- _Task requirements_: In the entries below, the word "LIST" appears on some lines. Copy each of those lines.

Records drawn from a dataset
• • • •

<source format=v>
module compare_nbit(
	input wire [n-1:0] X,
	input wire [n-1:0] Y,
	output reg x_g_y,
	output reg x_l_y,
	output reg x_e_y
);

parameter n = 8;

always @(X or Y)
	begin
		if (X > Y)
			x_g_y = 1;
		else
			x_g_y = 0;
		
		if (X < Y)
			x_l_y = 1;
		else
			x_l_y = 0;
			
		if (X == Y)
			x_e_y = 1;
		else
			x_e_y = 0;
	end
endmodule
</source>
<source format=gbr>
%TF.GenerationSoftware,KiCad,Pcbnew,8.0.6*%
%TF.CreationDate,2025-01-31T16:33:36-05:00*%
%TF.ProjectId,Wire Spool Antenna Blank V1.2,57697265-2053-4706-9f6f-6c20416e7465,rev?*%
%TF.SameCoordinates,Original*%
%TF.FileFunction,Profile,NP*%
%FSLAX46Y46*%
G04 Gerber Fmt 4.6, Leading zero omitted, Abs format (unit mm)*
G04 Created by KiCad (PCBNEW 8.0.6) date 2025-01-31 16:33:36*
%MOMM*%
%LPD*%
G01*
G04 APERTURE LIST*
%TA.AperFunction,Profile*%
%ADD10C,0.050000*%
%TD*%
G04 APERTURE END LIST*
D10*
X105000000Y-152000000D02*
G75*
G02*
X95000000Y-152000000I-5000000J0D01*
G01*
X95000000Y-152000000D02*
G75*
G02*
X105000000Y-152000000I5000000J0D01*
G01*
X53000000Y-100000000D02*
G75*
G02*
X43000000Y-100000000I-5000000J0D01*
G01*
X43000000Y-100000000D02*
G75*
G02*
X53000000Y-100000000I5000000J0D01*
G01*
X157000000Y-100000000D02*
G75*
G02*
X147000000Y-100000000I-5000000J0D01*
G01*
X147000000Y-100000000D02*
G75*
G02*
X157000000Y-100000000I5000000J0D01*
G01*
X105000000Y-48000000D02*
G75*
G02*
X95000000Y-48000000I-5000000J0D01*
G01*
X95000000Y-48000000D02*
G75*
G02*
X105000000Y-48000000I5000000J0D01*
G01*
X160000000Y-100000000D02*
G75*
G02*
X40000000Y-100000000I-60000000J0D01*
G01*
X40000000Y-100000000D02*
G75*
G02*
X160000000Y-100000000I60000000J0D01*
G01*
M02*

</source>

• • • •

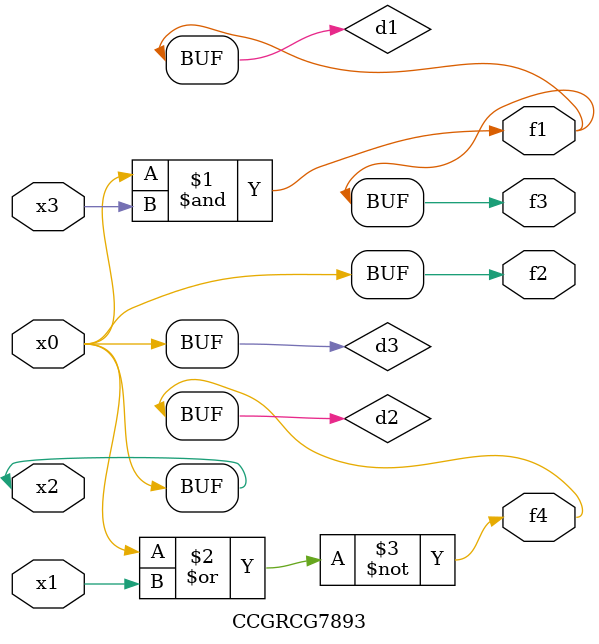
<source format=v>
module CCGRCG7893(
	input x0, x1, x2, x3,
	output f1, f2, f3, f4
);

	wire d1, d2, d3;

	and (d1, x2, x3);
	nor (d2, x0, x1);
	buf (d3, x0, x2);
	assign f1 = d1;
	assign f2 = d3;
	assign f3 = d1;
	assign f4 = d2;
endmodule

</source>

• • • •

- _Expected output_:
G04 APERTURE LIST*
G04 APERTURE END LIST*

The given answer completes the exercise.